In Chaucer's time, as in a lesser degree today, a second marriage was considered sinful. The Wife's Prologue has been described, therefore, as a revolutionary document. This is why Chaucer has the Wife so carefully review the words of God as revealed in scripture. Nowhere, she confesses, can she find a stricture against more than one marriage save the rebuke Jesus gave the woman of Samaria about her five husbands. But this, she confesses, she cannot understand.

There was also, in Chaucer's time, considerable praise for perpetual virginity. The Wife now departs from holy writ and appeals to common sense. If everyone should practice virginity, who is to beget more virgins?

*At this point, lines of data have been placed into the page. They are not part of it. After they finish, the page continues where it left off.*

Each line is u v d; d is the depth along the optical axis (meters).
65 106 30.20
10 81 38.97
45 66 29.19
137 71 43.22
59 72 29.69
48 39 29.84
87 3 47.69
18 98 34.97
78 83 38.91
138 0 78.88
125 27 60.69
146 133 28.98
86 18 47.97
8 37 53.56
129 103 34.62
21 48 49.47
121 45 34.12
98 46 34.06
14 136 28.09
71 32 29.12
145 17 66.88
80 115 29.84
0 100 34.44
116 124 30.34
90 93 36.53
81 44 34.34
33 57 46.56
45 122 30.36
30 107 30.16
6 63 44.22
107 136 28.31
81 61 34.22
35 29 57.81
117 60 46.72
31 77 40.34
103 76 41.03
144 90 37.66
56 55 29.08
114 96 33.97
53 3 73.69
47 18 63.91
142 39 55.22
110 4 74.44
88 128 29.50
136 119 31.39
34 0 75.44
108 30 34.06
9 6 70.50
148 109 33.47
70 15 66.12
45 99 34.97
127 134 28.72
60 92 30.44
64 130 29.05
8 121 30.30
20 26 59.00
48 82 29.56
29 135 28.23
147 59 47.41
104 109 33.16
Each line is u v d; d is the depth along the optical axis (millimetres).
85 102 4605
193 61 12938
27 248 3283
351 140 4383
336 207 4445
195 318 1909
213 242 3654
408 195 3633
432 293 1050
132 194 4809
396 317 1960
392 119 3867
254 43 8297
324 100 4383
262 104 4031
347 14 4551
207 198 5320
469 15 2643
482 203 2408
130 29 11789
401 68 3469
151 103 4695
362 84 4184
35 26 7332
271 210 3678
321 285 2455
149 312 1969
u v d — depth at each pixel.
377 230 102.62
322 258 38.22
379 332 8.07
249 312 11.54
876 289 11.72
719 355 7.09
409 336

The truly remarkable aspect of The Wife of Bath's Prologue however, is not her argument with the mores of her time, but the very wonderful portrait of a human being. She tells the company she married her first three husbands for their money, and each of them died in an effort to satisfy her lust. Her fourth was a reveler who made her jealous and the fifth a young man who tried to lord it over her and when she had mastered him, he ungraciously died. Surely, she moralizes, is this not the tribulation of marriage?

Despite her brash accounting of marriage, one gets the impression she is not sure of herself when she exclaims, "Alas, that every love was sin!"

Chaucer has given us a portrait of an immoral woman, a coarse creature to shock her age. But the author does not apologize for her. He leaves the moral arguments in balance. One can only conclude that he believes that unbridled sensuousness is not the key to happiness.

The Wife of Bath's Tale simply underscores the Prologue. Here she again pleads for the emancipation of women in the Middle Ages. Many authorities believe that it was not Chaucer's intention to change the filthy hag literally into a beautiful woman. Rather it is a change from a kind of ugliness into a kind of beauty. Similar tales were widespread in Chaucer's time and he has done little to disguise the fact that he borrowed heavily from them in devising his story.